• [Passage given]
Keynesian Economics Is Destroying U.S. Growth

The New York Times has published a long front-page article on the lower per barrel price of oil that has occurred during the last few months. Times writer Mr. Binyamin Appelbaum is nonplussed by the fact that he is not seeing an inverse upturn, or even a slight uptick, of our economy’s growth resulting from this lower oil cost. This is a puzzle to pundits who believe in Keynesian economic theory. Since the days of the New Deal, Keynesian economists have taken it as an axiom that more money in the hands of consumers means more demand, which in turn leads to an increase of production, and a surging bull economy. This theory has been the bulwark of socialist economics for over one hundred years. It is used to justify endless entitlement programs where the government borrows, prints money, and taxes people to plow into various programs which will enable people to increase their purchasing power. This “injection” into the macroeconomic wallets of the citizens is presumed to be the shot-in-the-arm needed to restore an ailing economy (this includes all those shovel-ready jobs of the stimulus package of 2009, called the American Recovery and Reinvestment Act of 2009). A continuous flow of such injections should mean continuous health of the economic body.

By the same logic, lower prices for any reason also act to stimulate demand. The premise is that any economic event that increases demand will increase production. For Karl Marx, it was the worker who added value to products and whose “need” actually was subsidizing those filthy rich, bourgeois capitalists. However, for the Keynesian, it also was not the capitalist – either investor or manager – who drove the economy, but the consumer. Thus, Keynes again took the spotlight off of capitalists as the drivers of the economy, and placed the locus of “true development” elsewhere. 

But at the same time, in the area of foodstuffs and commodities like corn, wheat, pigs, etc. it was determined in the 1930s that lower prices for the consumers were not good because if the prices were too low, the food producers would be driven out of business. Too many farmers were hungry, broke, and even bankrupt. So the idea of food subsidies was born, whereby farmers were paid to limit production so food prices would be artificially higher. In this way, technically, the government is not fixing food prices as in a communist society, but is manipulating market conditions in order that prices might “adjust” within certain preordained acceptable limits.

Additionally, even before the New Deal, railroad freight rates were controlled. At first there was regulation to prevent collusion between railroads and certain shippers who received more favorable rates than others. This was a good example of government regulation to assure the ethical conduct of business since corporate favoritism obviously implied bribery, not the market, as the underlying malfeasance. However, agricultural political pressure portraying itself as “populism” eventually led to the fixing of freight rates by the government (clearly under the political guidance of agricultural politicians). This had the effect of fixing the price of a key element in agricultural overhead costs, and thus bringing more predictability into their income stream.

This drive to provide avenues for increased market demand and also to assure greater market stability have been the twin engines of much of Federal economic policy and intervention for almost 100 years. The Adam Smith idea of free markets expressed in his classic work The Wealth of Nations has been perceived as being in need of significant adjustments, although it has not been completely rejected. Cycles of prosperity and recession or depression led to the creation of institutions – in particular, the Federal Reserve System – which would offset the extreme highs and lows of the Smith “free market” marketplace. Ironically, the Great Depression that began in 1929 came after the Fed was created, and the Fed stood by as a helpless giant while the economy collapsed.

• [Collected data entries]
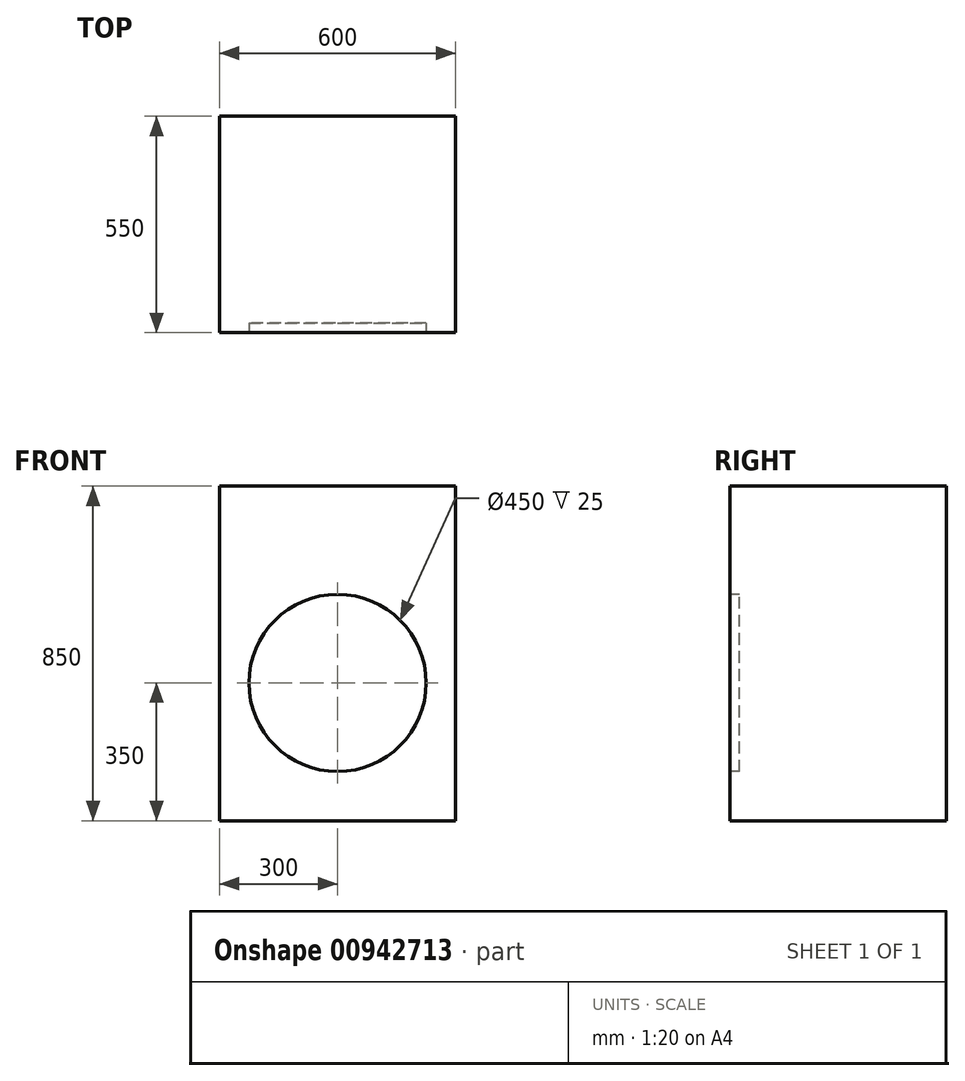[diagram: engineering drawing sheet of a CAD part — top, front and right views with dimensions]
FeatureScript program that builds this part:
annotation { "Feature Type Name" : "Feature", "Feature Type Description" : "" }
export const myFeature = defineFeature(function(context is Context, id is Id, definition is map)
    precondition{}
    {
        {
            var Q0;
            Q0=qCreatedBy(makeId("Top.planeOp"),FACE);
            var sketch = newSketch(context, id + "F0", { "sketchPlane" : qUnion([Q0])});
            skLineSegment(sketch, "E0.bottom", {"start": v(-300, -275) * mm, "end": v(300, -275) * mm});
            skLineSegment(sketch, "E0.top", {"start": v(-300, 275) * mm, "end": v(300, 275) * mm});
            skLineSegment(sketch, "E0.left", {"start": v(-300, -275) * mm, "end": v(-300, 275) * mm});
            skLineSegment(sketch, "E0.right", {"start": v(300, -275) * mm, "end": v(300, 275) * mm});
            skLineSegment(sketch, "E1", {"start": v(0, 275) * mm, "end": v(0, 0) * mm, "construction": true});
            skLineSegment(sketch, "E2", {"start": v(0, 0) * mm, "end": v(0, -275) * mm, "construction": true});
            skLineSegment(sketch, "E3", {"start": v(300, 0) * mm, "end": v(0, 0) * mm, "construction": true});
            skLineSegment(sketch, "E4", {"start": v(0, 0) * mm, "end": v(-300, 0) * mm, "construction": true});
            skSolve(sketch);
        }
        {
            var Q0;
            Q0 = qSketchRegion(id + "F0", true);
            extrude(context, id + "F1", {"entities" : qUnion([Q0]), "depth" : 850 * mm, "offsetDistance" : 25 * mm});
        }
        {
            var Q0;
            Q0=makeQuery(id+"F1.opExtrude","SWEPT_FACE",FACE,{"disambiguationData":[OSD([sQuery(id+"F0.wireOp",EDGE,"E0.bottom")])]});
            var sketch = newSketch(context, id + "F2", { "sketchPlane" : qUnion([Q0])});
            skCircle(sketch, "E5", {"center": v(0, 350) * mm, "radius": 225 * mm});
            skSolve(sketch);
        }
        {
            var Q0;
            Q0=makeQuery(id+"F2.imprint","IMPRINT",FACE,{"disambiguationData":[TD([[makeQuery(id+"F2.imprint","IMPRINT",EDGE,{"derivedFrom":sQuery(id+"F2.wireOp",EDGE,"E5")}),1.0]])]});
            extrude(context, id + "F3", {"entities" : qUnion([Q0]), "operationType" : NewBodyOperationType.REMOVE, "oppositeDirection" : true, "depth" : 25 * mm, "offsetDistance" : 25 * mm});
        }
    });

• [Tasks to perform]
[1] Convert the CAD rows, from their first line up to and including the line with "export const myFeature", into a Markdown table with the columns Line No. and Text, numbering each line and skipping blank lines. Leave the pictures out of the table.
[2] Carry on the article about Keynesian economics from the point where it stops.

• [Responses per task]
[1]
| Line No. | Text |
|---|---|
| 1 | [diagram: engineering drawing sheet of a CAD part — top, front and right views with dimensions] |
| 2 | FeatureScript program that builds this part: |
| 3 | annotation { "Feature Type Name" : "Feature", "Feature Type Description" : "" } |
| 4 | export const myFeature = defineFeature(function(context is Context, id is Id, definition is map) |

[2]
Similarly, taking the U.S. off the gold standard in 1933 was considered a pro-growth step. Tying the amount of money in circulation to this time-honored commodity, was seen by the Keynesians advising Franklin D. Roosevelt as an undue restriction on the amount of money that could be printed and distributed. They believed that an increase in the money supply was needed to feed and fuel consumption in order to jump start the economy as the Keynesian model required. The Supreme Court found this dramatic step to be lawful under the Constitutional powers of the U.S. Treasury. One implication/side effect of this action was to ratify Keynesian economics as being good for the USA.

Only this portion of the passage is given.